No período de três dias, o presidente Jair Bolsonaro conseguiu desrespeitar feio as pessoas que vivem com HIV, demonstrando ignorância, intolerância e preconceito. Começou na última quarta (5) quando, ao defender o programa de prevenção à gravidez na adolescência da ministra Damares Alves (Mulher, Família e Direitos Humanos), afirmou que uma pessoa com HIV representa “uma despesa para todos no Brasil”.

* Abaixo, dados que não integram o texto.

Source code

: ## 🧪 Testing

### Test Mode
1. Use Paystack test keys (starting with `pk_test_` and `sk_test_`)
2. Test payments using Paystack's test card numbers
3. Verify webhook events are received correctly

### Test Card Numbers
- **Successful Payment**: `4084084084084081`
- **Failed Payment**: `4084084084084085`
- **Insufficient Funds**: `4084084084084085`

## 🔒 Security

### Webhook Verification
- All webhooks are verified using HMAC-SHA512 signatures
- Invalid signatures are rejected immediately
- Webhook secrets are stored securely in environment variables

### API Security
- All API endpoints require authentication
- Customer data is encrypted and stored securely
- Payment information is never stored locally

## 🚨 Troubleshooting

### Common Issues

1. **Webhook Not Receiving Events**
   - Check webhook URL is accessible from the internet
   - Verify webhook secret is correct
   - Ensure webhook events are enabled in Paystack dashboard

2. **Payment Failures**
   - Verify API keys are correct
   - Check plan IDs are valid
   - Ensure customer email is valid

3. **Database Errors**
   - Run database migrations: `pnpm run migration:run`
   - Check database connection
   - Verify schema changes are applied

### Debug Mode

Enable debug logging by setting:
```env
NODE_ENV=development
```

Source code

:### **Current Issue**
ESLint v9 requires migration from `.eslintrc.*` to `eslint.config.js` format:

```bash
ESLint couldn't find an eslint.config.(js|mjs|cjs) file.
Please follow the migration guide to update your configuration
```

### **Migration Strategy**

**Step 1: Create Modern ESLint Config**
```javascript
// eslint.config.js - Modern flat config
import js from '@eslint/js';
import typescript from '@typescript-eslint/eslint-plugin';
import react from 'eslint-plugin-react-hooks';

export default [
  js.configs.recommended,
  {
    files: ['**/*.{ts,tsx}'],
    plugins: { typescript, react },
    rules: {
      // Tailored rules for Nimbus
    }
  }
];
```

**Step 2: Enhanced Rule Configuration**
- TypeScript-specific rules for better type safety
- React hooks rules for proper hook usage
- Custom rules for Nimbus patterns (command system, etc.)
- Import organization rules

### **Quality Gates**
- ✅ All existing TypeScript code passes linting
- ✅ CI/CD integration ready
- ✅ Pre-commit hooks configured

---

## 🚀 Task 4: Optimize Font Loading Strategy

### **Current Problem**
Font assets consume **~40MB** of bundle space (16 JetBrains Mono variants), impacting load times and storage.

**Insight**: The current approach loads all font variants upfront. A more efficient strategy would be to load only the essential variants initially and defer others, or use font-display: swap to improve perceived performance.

No sábado (8), ao reclamar das reportagens sobre o tema, referiu-se aos soropositivos como “aidéticos”. Disse que tem “pena” deles e que faltou a eles “uma mãe, uma avó que pudesse dar orientação para não começar a fazer sexo tão cedo.” “Estou levando porrada de tudo quanto é grupo de pessoas que tem este problema lamentavelmente”, queixou-se, culpando mais uma vez os jornalistas.
Levando porrada com razão, presidente. É inadmissível o dirigente de uma nação falar tamanhos absurdos. Para começo de conversa, políticas que propõem abstinência sexual para adolescentes são sabidamente ineficazes, segundo diversas revisões científicas. E, em última instância, até prejudiciais por impedir a discussão da sexualidade, da tolerância e do respeito à diversidade.
Agora, vamos ao artigo 196 à Constituição Federal: a saúde é um direito de todos e dever do Estado. Pessoas com HIV, diabetes, hipertensão e tantas outras doenças têm direito ao tratamento. Por que o incômodo apenas com os soropositivos? Ah! Porque essas pessoas podem ter exposto ao risco tendo relações sexuais desprotegidas.
Vamos lá: o senhor pensaria da mesma forma em relação a um diabético ou hipertenso que se tornou doente por obesidade e sedentarismo? O caminho é esse mesmo? Responsabilizar os doentes e isentar o Estado de garantir o acesso à saúde para todos?
Outro ponto importante que é preciso deixar muito claro sobre a tal “despesa”. Uma pessoa com HIV que segue o tratamento corretamente e tem sua carga viral indetectável não transmite o vírus. Portanto, a terapia antirretroviral é também investimento em prevenção, sem contar que traz bem-estar a essas pessoas.
Há décadas que o termo aidético é considerado preconceituoso, estigmatizante. As pessoas com HIV só desenvolvem a Aids, um conjunto de sinais e sintomas, quando seus organismos não conseguem mais se defender das doenças oportunistas, causadas pela baixa imunidade. Portanto, chamar alguém de aidético é estigmatizá-lo, tornando-o sinônimo de uma doença que, muitas vezes, ele nem chegou a desenvolver.
Bolsonaro também parece ignorar que não são apenas os adolescentes que se infectam com o vírus da HIV. Embora os homens jovens, pretos e gays continuem sendo o grupo mais vulnerável, há muitas mulheres casadas que contraíram o vírus de seus maridos. Entre os idosos, também há crescimento dos casos. Em São Paulo, houve um salto de 15% entre 2017 e 2019, segundo a Secretaria Municipal da Saúde.
No Brasil, entre 2007 e 2017, os diagnósticos de HIV cresceram sete vezes entre esse público. Mas praticamente não há campanhas preventivas ou políticas públicas voltadas para ele, mesmo que hoje os idosos estejam mais ativos sexualmente do que nunca por conta dos aplicativos de paquera e o livre comércio de medicamentos para disfunção erétil.
E aí, presidente? Vai propor política de abstinência sexual para os casais e idosos também?
As falas de Bolsonaro remetem aos anos 1980, início da epidemia do HIV/Aids. Destilam o mesmo preconceito e discriminação que ainda perseguem os soropositivos e atravancam o controle da epidemia no país. A sociedade civil não pode se calar diante disso.